Aysun’un en büyük özelliği neydi biliyor musunuz? Aysun, herkesin yüzünün gülmesini, isterdi. Ben de öğrencilerime ve etrafımdaki dostlarıma her zaman onu söylerdim, “Gülün” derdim. Karşınızdakini tanımasanız da gülün, gülümsemeniz karşı tarafta da bir mutluluk uyandırır. Sosyal yaşantıda ve arkadaşlık ilişkilerinde güler yüzlü olmak, gülümsemek o kadar önemlidir ki… Aysun böyle bir insandı işte. Beraber çalıştığı herkese gülümsemeyi öğretti. Herkese iyilikle yaklaştı. Herkesin derdini dinledi. Hayatta her şeyi paylaştım onunla, nur içinde yatsın.
4-Güven Sağlık Grubunun başladığı nokta ile geldiği noktayı kıyasladığınız neler söyleyebilirsiniz?

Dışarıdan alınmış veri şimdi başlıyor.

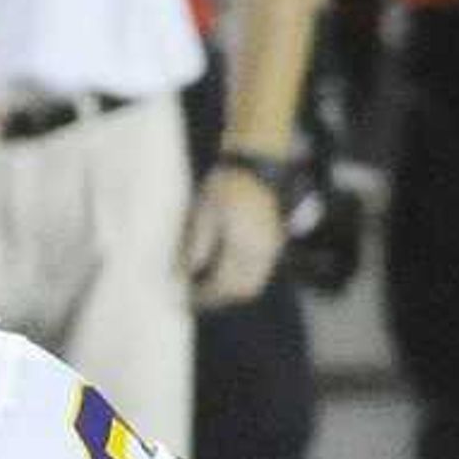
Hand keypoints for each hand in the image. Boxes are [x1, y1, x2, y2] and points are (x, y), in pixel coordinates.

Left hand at [179, 161, 287, 309]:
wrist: (258, 161)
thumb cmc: (228, 183)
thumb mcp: (205, 213)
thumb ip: (196, 246)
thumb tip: (183, 273)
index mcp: (244, 247)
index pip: (224, 284)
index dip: (205, 295)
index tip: (186, 297)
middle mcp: (263, 253)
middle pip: (242, 290)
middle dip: (220, 297)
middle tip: (198, 295)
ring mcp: (272, 248)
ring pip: (253, 283)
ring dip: (233, 289)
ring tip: (210, 284)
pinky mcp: (275, 241)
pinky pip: (260, 271)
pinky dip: (243, 277)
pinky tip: (226, 268)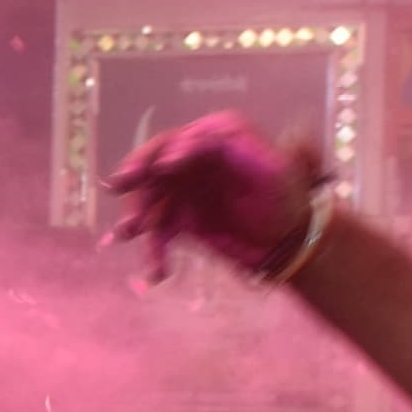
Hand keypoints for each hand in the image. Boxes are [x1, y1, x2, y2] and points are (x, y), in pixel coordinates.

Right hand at [102, 116, 326, 285]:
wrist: (291, 241)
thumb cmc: (288, 198)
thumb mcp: (269, 165)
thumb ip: (233, 145)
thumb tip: (186, 146)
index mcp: (213, 140)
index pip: (179, 140)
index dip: (166, 152)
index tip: (163, 170)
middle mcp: (192, 162)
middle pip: (154, 166)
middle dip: (137, 176)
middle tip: (120, 185)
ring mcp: (183, 192)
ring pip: (151, 202)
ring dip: (138, 217)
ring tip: (128, 233)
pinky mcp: (180, 222)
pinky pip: (159, 235)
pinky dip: (156, 253)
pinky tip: (159, 272)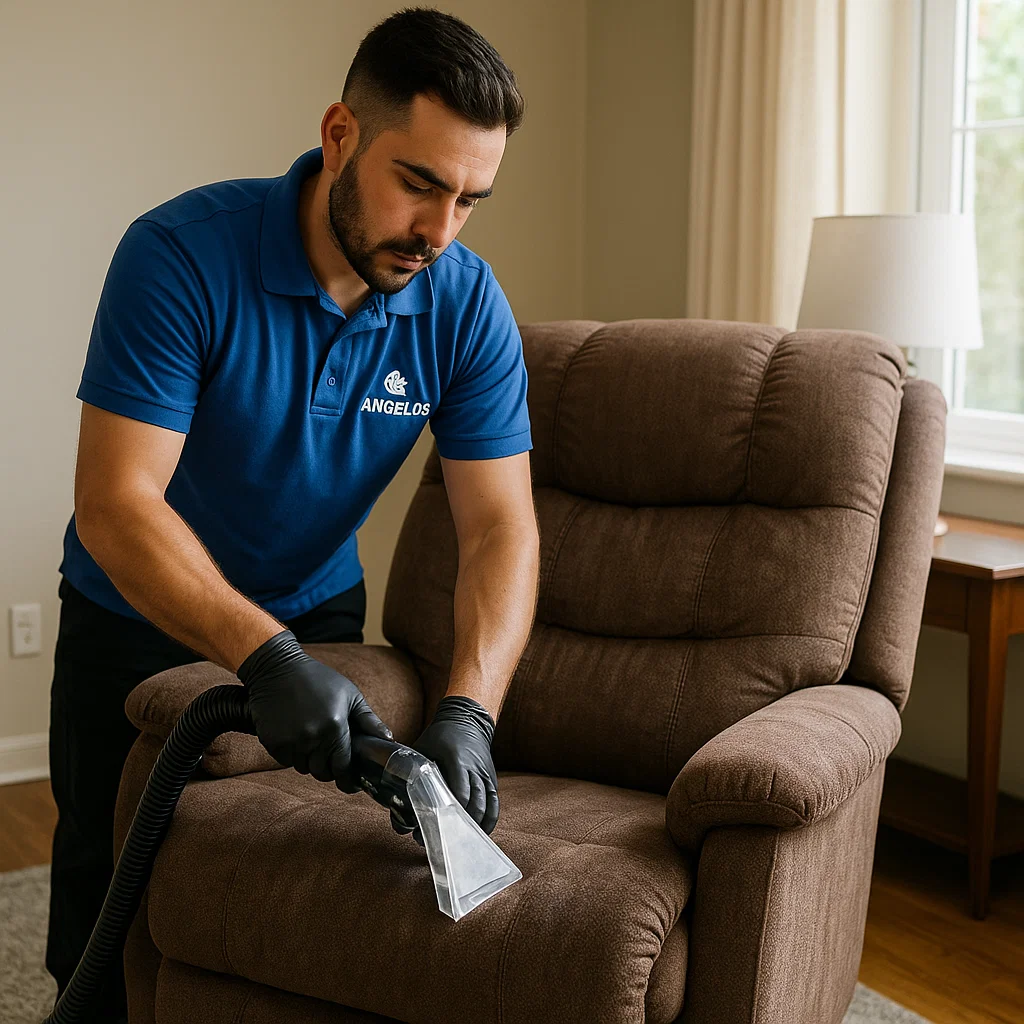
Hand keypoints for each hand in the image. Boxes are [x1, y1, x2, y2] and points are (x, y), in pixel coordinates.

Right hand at [237, 629, 391, 792]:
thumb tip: (389, 739)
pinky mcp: (273, 742)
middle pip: (323, 772)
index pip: (343, 767)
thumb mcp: (350, 695)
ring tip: (312, 739)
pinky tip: (295, 734)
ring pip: (304, 768)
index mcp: (335, 727)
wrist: (278, 669)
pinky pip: (286, 760)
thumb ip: (369, 720)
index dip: (348, 779)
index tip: (351, 782)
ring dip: (310, 760)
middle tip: (330, 755)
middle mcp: (313, 738)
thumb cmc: (318, 679)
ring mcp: (291, 741)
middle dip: (329, 768)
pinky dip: (293, 754)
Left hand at [391, 695, 497, 844]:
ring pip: (486, 808)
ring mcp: (485, 776)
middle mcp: (475, 770)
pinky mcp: (492, 781)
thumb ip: (412, 773)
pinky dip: (488, 822)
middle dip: (455, 827)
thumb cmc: (440, 736)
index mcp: (457, 761)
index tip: (428, 829)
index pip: (458, 794)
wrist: (468, 719)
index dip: (445, 815)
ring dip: (471, 828)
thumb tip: (396, 804)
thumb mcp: (422, 749)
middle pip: (472, 806)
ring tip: (455, 843)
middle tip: (436, 840)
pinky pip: (494, 805)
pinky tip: (477, 834)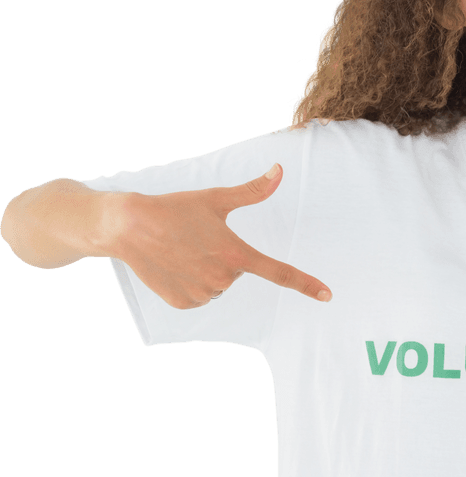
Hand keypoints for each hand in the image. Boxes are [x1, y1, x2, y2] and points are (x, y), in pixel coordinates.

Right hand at [107, 163, 331, 308]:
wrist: (127, 227)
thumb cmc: (175, 209)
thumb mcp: (216, 198)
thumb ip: (254, 190)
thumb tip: (280, 171)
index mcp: (235, 254)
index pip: (279, 273)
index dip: (306, 284)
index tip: (328, 296)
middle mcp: (222, 279)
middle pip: (237, 272)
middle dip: (224, 257)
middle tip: (197, 239)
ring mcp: (202, 294)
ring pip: (218, 285)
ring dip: (207, 271)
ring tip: (182, 251)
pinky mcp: (184, 304)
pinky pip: (199, 295)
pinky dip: (190, 282)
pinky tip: (173, 265)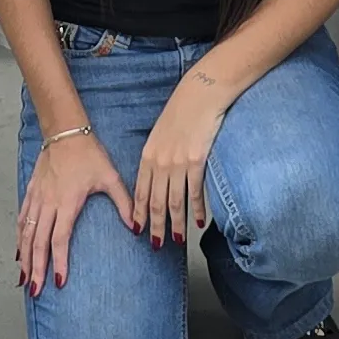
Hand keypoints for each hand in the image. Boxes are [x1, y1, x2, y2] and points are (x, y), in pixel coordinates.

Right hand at [16, 126, 138, 294]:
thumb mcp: (110, 176)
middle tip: (36, 290)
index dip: (59, 262)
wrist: (65, 131)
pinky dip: (19, 237)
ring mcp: (37, 198)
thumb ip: (124, 203)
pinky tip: (18, 251)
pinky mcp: (32, 191)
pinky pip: (21, 218)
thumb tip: (136, 226)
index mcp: (67, 202)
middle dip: (36, 269)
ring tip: (24, 278)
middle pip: (38, 242)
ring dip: (24, 257)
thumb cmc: (88, 152)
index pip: (59, 239)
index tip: (60, 281)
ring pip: (26, 233)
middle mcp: (48, 203)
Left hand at [135, 68, 235, 249]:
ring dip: (175, 224)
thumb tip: (157, 175)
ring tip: (176, 240)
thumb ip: (157, 155)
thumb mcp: (160, 133)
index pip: (140, 192)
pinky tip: (198, 222)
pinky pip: (195, 192)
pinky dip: (197, 210)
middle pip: (156, 202)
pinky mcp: (197, 161)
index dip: (139, 213)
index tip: (138, 229)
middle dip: (155, 226)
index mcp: (148, 155)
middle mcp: (160, 162)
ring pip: (174, 202)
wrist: (200, 94)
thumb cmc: (182, 110)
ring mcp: (178, 163)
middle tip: (156, 245)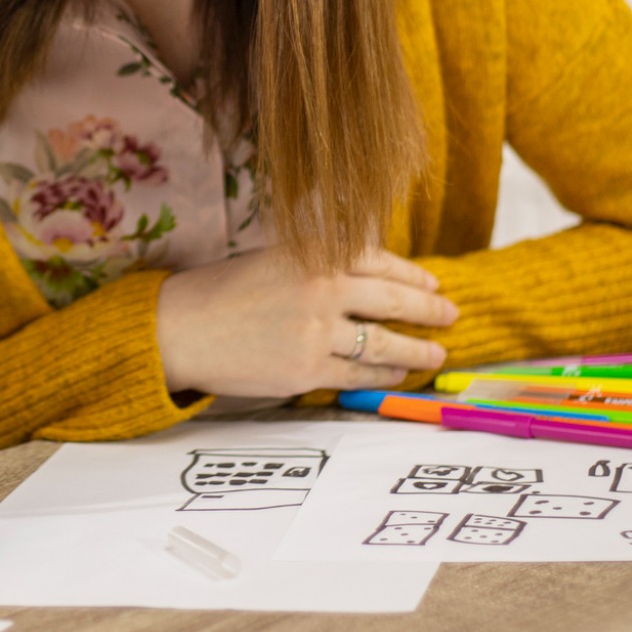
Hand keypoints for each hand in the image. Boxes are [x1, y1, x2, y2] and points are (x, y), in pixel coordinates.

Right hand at [156, 245, 457, 395]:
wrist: (181, 328)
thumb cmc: (222, 291)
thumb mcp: (274, 257)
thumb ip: (320, 260)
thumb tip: (370, 276)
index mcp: (313, 255)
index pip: (379, 262)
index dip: (413, 275)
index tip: (432, 284)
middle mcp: (321, 289)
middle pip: (393, 301)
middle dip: (429, 310)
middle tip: (450, 315)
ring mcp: (316, 331)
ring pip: (385, 343)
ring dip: (417, 349)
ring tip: (436, 352)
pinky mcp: (307, 370)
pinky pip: (360, 376)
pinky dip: (386, 375)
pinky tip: (399, 373)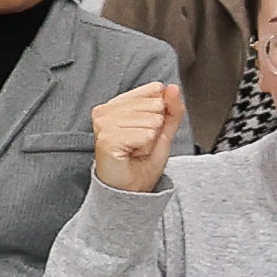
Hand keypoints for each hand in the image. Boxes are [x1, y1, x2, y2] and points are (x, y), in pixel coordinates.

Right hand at [86, 75, 178, 193]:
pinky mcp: (106, 139)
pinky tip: (132, 154)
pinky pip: (143, 135)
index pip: (154, 91)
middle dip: (155, 129)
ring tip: (136, 149)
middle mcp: (105, 112)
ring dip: (150, 140)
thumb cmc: (142, 162)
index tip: (146, 131)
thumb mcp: (163, 131)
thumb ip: (172, 109)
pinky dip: (145, 147)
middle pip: (154, 106)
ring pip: (150, 121)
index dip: (160, 115)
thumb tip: (173, 88)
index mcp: (116, 105)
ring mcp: (103, 125)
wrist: (131, 189)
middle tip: (141, 144)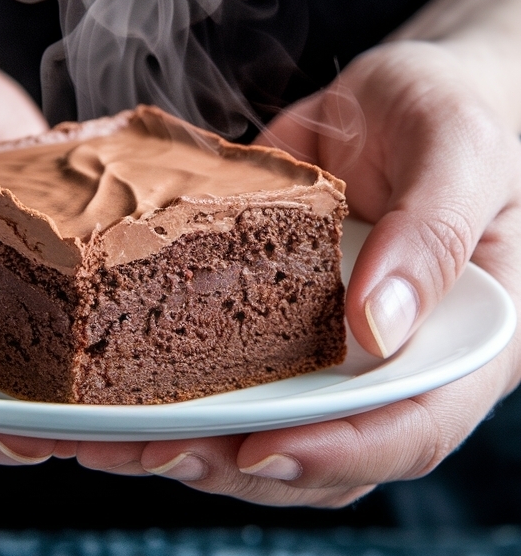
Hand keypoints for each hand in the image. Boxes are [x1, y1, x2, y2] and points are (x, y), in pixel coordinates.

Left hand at [74, 41, 520, 506]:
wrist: (397, 95)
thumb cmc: (453, 112)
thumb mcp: (459, 150)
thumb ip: (431, 234)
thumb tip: (376, 327)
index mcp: (457, 347)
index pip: (410, 430)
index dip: (337, 454)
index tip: (262, 448)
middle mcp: (385, 371)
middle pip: (315, 451)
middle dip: (226, 459)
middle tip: (145, 449)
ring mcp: (321, 358)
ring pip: (252, 430)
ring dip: (175, 442)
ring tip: (99, 436)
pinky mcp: (264, 331)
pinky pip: (214, 374)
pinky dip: (154, 390)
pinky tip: (94, 390)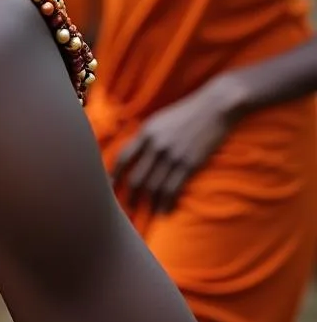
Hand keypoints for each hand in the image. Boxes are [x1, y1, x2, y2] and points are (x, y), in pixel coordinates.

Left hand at [113, 77, 242, 213]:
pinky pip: (174, 188)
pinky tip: (163, 211)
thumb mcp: (159, 121)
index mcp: (146, 132)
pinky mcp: (190, 164)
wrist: (213, 108)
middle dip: (129, 195)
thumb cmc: (185, 113)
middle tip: (126, 208)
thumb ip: (146, 137)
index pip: (124, 158)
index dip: (115, 175)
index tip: (109, 187)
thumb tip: (134, 156)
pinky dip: (166, 202)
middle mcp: (156, 145)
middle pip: (137, 177)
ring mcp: (173, 155)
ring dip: (148, 203)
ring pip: (155, 186)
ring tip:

Hastanenin kuruluşunda, Aysun’un o kadar büyük payı vardı ki… Paris Caddesi’ndeki hastaneden sonra, oraya da kuracağım, şuraya da kuracağım, diye hep anlatırdı. Gerçekleştirdi de bunları, tabii yarım kalan yerler de olmuştu. Yarım kalan başka hayalleri de vardı. Kızları da o kadar müthişler ki… Annelerinin isteklerini, hayallerini yerine getirdiler. Çayyolu’nda büyük bir sağlık kampüsü kurdular ve anneleri gibi herkese kucak açtılar. Tabii bu arada, Aysun Hanım’dan sonra Ahmet Bey’in vefatı da ani ve belenmedik oldu. Ahmet Bey’in kaybından sonra Nüket, annesinin işini devam ettirmek için diplomasiyi bıraktı. Yurt dışında çalışıyordu. Banu ise Aysun Hanım hayattayken onunla birlikte çalışıyordu. Yıllardır aynı tempoda, aynı yorgunlukta, aynı emekleri sarf ederek. Şimdi ikisi birden, her şey daha güzel olsun, diye çabalıyorlar. Hastaları mutlu etmek, onları konfor içinde yaşatmak ve onlara en iyi imkânları sunmak için ellerinden geleni yapıyorlar. Her ikisini de kızım gibi seviyorum.